Fundamentally, literature is about communication with other people, living in another person’s mental world or understanding their unique perspective.

It’s not really clear to me what human value an LLM generated story has. It’s a statistically probable sequence of tokens generated from the distribution of internet-based language. It had no unique perspective, and conveys nothing about actual human experience. What do I learn from that? How is my life enriched?

2 comments

There's a segment of generative AI proponents who, on a fundamental level, genuinely do not understand art. All art is communication, and without humanity it is meaningless.

LLMs are really cool for creative brainstorming and stuff like that, as a tool for inspiration, but I am baffled by the idea that anyone is interested in entire AI-generated works.

What do I learn from that?

That you are nothing special. The computer is just doing what you do, putting one word after the last one. Picking each word more or less carefully, based on its own training and the audience's expectations.

It's doing it badly, for the moment. But would we mock a talking dog who stutters?

How is my life enriched?

Being able to see what's coming is helpful, more often than not.

You’re describing human communication as “nothing special”, just a string of patterns that have no significance beyond their low entropy.

Frankly that’s solipsistic, bordering on pure nihilism. When I read another person’s writing or talk to them, it enriches my life because it gives me a slice of their experience. When I read LLM output, it just definitionally can’t do that, no matter how plausible and semantically meaningful the words are. What is the purpose of literature for you? Just consuming a pleasing string of words?

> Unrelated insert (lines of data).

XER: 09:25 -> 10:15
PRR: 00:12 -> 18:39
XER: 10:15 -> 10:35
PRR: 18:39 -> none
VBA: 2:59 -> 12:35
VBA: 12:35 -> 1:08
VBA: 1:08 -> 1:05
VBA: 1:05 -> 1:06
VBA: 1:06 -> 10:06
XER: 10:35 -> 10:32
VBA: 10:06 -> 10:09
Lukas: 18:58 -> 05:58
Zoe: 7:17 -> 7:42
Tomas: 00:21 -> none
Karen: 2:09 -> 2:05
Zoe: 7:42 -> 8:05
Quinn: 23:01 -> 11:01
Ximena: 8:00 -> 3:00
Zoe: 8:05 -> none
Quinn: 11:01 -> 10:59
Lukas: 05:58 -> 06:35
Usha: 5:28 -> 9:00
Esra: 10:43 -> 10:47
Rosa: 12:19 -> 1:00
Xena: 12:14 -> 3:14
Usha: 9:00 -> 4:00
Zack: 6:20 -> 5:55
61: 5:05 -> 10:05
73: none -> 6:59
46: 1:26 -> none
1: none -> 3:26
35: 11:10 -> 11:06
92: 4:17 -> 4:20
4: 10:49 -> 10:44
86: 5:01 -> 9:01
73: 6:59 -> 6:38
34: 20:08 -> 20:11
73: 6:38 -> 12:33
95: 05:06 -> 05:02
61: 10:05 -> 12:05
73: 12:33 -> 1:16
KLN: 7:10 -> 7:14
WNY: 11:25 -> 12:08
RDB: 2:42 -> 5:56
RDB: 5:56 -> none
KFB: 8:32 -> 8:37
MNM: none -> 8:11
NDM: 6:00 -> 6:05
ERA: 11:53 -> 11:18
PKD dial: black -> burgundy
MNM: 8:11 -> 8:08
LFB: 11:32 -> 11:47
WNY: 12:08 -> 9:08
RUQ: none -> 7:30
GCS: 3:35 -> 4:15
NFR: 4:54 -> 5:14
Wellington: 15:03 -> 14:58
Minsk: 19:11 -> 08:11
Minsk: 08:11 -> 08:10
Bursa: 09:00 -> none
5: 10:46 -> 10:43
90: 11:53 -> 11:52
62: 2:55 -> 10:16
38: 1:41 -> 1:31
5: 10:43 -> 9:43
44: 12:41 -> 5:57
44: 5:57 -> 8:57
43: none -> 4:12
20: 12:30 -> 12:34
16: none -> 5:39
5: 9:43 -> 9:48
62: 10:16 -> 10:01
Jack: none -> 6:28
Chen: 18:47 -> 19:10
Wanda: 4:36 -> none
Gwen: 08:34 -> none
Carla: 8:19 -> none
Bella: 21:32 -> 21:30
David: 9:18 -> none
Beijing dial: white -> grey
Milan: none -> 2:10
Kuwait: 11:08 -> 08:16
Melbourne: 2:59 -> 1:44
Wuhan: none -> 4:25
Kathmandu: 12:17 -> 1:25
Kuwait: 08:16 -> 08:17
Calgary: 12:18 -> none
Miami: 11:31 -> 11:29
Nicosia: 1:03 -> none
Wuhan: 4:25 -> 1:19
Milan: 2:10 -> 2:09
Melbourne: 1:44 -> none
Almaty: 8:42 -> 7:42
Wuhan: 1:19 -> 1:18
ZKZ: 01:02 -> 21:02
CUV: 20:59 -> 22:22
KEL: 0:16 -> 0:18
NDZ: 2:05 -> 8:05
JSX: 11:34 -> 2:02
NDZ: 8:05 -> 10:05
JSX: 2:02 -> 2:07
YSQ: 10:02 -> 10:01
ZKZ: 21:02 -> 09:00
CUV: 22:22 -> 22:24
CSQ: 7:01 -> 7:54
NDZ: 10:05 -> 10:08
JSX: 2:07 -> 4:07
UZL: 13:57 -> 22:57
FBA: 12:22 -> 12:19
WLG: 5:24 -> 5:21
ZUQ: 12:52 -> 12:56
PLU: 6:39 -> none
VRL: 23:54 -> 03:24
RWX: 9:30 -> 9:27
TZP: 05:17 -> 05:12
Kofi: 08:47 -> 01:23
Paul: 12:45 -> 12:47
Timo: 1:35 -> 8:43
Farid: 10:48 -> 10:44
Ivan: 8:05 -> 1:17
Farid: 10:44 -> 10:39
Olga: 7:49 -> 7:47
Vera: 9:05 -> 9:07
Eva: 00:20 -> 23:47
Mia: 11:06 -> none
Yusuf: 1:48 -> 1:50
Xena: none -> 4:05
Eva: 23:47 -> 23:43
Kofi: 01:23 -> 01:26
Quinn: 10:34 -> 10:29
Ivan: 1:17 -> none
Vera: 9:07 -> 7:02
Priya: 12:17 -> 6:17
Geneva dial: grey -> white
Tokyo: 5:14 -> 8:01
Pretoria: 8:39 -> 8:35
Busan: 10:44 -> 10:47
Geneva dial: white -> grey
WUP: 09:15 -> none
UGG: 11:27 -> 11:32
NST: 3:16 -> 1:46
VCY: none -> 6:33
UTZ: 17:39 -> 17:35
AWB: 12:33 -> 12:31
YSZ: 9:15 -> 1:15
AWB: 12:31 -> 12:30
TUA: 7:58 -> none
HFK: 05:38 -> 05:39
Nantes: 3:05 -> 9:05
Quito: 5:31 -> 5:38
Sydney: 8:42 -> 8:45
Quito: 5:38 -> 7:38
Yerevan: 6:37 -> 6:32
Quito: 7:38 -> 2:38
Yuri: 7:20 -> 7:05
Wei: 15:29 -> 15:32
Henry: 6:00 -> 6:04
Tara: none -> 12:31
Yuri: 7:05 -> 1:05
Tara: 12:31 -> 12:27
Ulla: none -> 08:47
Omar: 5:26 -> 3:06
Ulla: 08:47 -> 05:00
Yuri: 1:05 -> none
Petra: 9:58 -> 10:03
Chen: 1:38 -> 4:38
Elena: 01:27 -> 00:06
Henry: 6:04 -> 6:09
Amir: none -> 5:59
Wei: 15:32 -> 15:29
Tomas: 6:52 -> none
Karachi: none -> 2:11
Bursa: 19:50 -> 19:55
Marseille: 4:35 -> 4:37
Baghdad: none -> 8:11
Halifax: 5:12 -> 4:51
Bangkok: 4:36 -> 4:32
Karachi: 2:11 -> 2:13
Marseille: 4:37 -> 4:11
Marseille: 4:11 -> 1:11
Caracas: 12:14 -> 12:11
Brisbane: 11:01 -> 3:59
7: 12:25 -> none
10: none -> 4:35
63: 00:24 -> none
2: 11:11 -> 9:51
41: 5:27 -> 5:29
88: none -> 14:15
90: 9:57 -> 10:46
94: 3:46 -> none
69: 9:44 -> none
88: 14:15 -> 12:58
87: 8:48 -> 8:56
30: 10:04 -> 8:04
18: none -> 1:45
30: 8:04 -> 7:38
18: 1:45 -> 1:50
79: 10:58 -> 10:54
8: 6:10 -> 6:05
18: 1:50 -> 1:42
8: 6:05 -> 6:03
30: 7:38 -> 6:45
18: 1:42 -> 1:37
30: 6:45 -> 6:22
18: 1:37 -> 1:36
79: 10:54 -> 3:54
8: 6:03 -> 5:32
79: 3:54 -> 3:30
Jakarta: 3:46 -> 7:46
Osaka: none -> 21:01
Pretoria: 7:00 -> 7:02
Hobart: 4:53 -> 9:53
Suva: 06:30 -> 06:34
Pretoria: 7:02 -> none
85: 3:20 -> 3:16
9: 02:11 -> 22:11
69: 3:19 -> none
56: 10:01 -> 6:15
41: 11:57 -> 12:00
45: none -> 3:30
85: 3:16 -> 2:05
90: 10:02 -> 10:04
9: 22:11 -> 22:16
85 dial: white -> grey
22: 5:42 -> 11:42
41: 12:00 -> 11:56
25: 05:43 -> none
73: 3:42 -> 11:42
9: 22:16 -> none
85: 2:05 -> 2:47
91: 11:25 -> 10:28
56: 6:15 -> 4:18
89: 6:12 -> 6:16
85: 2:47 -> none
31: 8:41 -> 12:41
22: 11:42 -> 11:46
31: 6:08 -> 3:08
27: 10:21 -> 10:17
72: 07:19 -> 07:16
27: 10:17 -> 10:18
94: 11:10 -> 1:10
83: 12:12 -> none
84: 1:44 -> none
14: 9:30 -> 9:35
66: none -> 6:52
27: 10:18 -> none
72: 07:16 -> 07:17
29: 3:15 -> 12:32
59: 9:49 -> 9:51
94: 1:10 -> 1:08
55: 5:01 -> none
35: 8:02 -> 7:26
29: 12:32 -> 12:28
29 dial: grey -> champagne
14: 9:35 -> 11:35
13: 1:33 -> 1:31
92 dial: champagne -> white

That’s not to say they have no value, just that I can’t learn anything about another person’s experience of life through an LLM, because they aren’t people

The LLM isn't creating new information, only packaging existing information.
When it creates a poem, song, essay, painting, or program that has never existed before, it is doing what we do. Whether or not we define that as "creating new information" is not an especially interesting question at the end of the day.
No, because what matters here is if information complexity (aka entropy) is being increased.

Humans increase it, LLMs decrease it.

This matters because eventually in the future information complexity will be humankind's only valuable resource.

(So humans create value, LLMs destroy it.)

(Shrug) If you want to increase entropy, just call rand().

You might take a bit of time to learn what you're talking about before posting, or at least before forming permanent opinions on the subject. It's fascinating stuff, trust me... and I'm not that much farther along than you are, trust me on that as well.